Future of Work: Gig Economy and Field Maintenance Work
In today's dynamic and interdependent world, traditional jobs are losing ground due to the rise of the gig economy. Modern blue and white collar workers now have the opportunity to choose to whom they will give their time, where will they work and under which conditions.
Companies are expected to adopt a flexible approach to the new employee ecosystem, which will enable the parties to perform their jobs more productively in collaboration with new technological solutions.
These smart, growing digital networks create new markets for independent maintenance workers, and today already account for a significant part of workforce staffing. The current marketplace is flooded with worldwide designers, marketers, and developer while new marketplaces are creating opportunities for enterprise-level buyers and blue-collar suppliers. All this change begs the question, why is the gig economy model so successful?
The gig economy has facilitated a new breed of worker: people who want the freedom and flexibility to call their own shots, without being tied to a corporate objective.
Blake Morgan LLP
For starters, empowering independent workers brings greater job satisfaction and earnings for everyone. In 2016 McKinsey’s research found that up to 162 million people in Europe and the United States—or 20 to 30 percent of the working-age population—engage in some form of independent work.
The study has also shown that people who participate in independent work through digital platforms are more likely to do so by their choice, and that the digital platforms are the place where people more often to find a job that can bring them additional benefit and satisfaction, a crucial need for long-lasting business partners.
Additional research supports this notion with nearly eight in ten participants say they prefer being an independent contractor to being an employee.
The transition towards a gig economy is not a localized small phenoma. Earlier this year, The Bureau of Labor Statistics found that 16.5 million Americans are working in “contingent” or “alternative work arrangements” with salaries similar to standard employees. Most of them are independent contractors, who on average are disproportionately in their mid-40s or older and common in sectors like construction.

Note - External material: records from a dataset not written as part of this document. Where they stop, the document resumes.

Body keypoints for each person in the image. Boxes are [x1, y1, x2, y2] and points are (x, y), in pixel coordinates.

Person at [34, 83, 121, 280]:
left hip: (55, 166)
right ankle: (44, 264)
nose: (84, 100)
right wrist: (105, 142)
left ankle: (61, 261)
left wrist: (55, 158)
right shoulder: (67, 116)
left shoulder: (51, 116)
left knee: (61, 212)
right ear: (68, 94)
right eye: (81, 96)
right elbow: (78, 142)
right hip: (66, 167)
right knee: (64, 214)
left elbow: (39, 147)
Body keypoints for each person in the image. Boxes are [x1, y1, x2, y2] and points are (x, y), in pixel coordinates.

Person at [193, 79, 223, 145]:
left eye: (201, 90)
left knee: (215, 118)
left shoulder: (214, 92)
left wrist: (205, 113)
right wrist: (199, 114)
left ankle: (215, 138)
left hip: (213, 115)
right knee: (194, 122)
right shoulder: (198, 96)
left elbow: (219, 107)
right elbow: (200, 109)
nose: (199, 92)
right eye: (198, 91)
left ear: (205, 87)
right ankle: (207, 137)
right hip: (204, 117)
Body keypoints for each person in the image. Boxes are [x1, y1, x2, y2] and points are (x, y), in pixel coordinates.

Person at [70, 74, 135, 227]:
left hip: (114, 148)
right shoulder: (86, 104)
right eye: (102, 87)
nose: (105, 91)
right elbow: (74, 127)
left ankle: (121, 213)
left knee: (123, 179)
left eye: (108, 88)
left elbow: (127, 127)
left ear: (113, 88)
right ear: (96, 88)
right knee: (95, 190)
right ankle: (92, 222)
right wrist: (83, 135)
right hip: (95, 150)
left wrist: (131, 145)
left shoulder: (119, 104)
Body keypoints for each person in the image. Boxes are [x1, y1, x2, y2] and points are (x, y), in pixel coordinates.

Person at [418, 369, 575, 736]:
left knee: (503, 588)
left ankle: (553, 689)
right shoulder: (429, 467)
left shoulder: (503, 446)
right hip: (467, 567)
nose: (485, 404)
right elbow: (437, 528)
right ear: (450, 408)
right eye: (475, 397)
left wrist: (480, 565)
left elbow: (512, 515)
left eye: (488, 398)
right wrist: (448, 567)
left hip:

But they are just one part of a big group of various professionals who choose to be part of the gig economy. A National Survey of the New Workforce conducted by the independent research firm Edelman Berland and commissioned by Freelancers Union and Elance-oDesk (now Upwork) identified the five types of freelancers: independent contractors, moonlighters (people with traditional full-time jobs who also do additional freelance work), diversified workers (people with multiple sources of income from a mix of traditional employers and freelance work), temporary workers, and freelance business owners.
This growing pool of maintenance workers is adapting to new economic models with the help of digitized and automated technological solutions: From live video, automated procurement via the Internet of Things, augmented reality, and smart applications; maintenance workers are more empowered and more capable than ever before. On-site field workers can now use geospatial information from GPS, voice and facial biometric security, and utilize wearables, changing the very nature of freelancing. Furthermore, contractors and suppliers use modern tools of governance such as geolocation tracking and real-time service level acceptance to assure quality and efficiency.
For employers and buyers this means minimizing employee training time while increasing work quality through more efficient governance and automated hand-off points. Both sides can build trust through review systems and transparent financial transaction.